Paint Without Judgment


It is my job to live the life I was meant to live and to learn from my experiences.  For me that means expressing myself and my tools are paint and paintbrushes. I also believe that I have to paint in the face of all the "reasons" that I concoct to not paint: I don't have a good idea, I don't have the time, I don't have enough talent, the end result won't be any good.  I believe I have to paint what I am capable of painting today and to tell the story I am capable of telling today from my own unique perspective.  I communicate with paint and it is not by job to decide (judge) whether a painting is good or bad.  It is my job to paint until it is finished and then start another one.

 

Saturday, January 16, 2016

How to Paint 2: The Art of Staring


Why a whole post on staring?  Well, because staring is underrated.  I used to think I was a weirdo with the amount of time I spent seemingly doing nothing but staring.  Having been taught to work hard, staring made me feel like a wastrel.  I would sit hours and stare and stare and stare.    Sometimes a blank canvas would await me, sometimes not. 


Imagine my surprise when I read these words:

  • "But as for the rest of my time, the activity I'm most likely to be engaged in is staring.  If staring were an Olympic event I'll be bringing home the gold.  While other people go to work, I stare out the window.  I stare at my dog.  I stare at the blank pieces of paper and paragraphs and single sentences and a buzzing computer screen.  Hours of my day are spent with my eyes glazed over, thinking, waiting, trying to figure things out.  The muse is a sweet idea, like the tooth fairy.  The muse supposedly comes down like lightning and fills your fingers with the necessary voltage to type something up brilliant.  But nobody ever made a living depending on a muse.  The rest of us have to go out and find our inspiration, write and rewrite, stare and stare and stare until we know which way to turn." Ann Patchett from What now?

Validation from a kindred spirit in the act of staring; for it is an act- an active pursuit.  Now there is all kinds of staring.  The purposeful staring I am talking about is goes beyond non-purposeful, diffuse staring with a flurry of random thoughts and ideas and memories and hurts and joys and wants and regrets and to-do lists and, and, and.....

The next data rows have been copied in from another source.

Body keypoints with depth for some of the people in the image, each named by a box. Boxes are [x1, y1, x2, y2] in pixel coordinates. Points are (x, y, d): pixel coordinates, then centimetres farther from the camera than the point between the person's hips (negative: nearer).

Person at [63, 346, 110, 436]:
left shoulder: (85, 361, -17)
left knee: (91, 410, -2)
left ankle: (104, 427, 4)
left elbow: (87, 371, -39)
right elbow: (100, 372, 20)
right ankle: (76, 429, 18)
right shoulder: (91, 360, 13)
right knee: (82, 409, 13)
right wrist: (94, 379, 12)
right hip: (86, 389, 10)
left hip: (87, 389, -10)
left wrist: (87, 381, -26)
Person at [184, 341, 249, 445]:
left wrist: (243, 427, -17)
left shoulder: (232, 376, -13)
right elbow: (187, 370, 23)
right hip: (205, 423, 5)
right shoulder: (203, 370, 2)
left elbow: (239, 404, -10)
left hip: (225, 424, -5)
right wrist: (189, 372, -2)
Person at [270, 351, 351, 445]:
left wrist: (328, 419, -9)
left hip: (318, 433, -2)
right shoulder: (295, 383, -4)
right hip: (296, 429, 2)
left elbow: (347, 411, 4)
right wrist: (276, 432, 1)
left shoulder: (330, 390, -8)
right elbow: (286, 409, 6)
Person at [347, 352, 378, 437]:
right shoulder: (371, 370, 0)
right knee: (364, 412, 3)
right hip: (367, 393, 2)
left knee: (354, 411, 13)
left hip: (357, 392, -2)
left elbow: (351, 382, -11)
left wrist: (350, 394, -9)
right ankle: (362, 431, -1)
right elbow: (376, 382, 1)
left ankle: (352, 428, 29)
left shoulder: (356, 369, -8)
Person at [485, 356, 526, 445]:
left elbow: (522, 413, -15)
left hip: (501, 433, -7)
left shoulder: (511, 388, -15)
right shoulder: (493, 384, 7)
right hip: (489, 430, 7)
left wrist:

Purposeful staring is more disciplined and more one-pointed...a concentration...a waiting.   A good illustration of disciplined concentration:  Balance Goddess, Lara Jacobs at a TED talk (click here trouble viewing video below) from  TEDx


There is a quietness of the mind (I talk about this here).   This takes practice like anything else; it takes disciplined concentration and control.  Purposeful staring takes this same disciplined concentration. 
 
The Art of Staring is critical to the act of creating.  It is allows the space for the work to present itself.  It allows us to wait and perceive what comes next.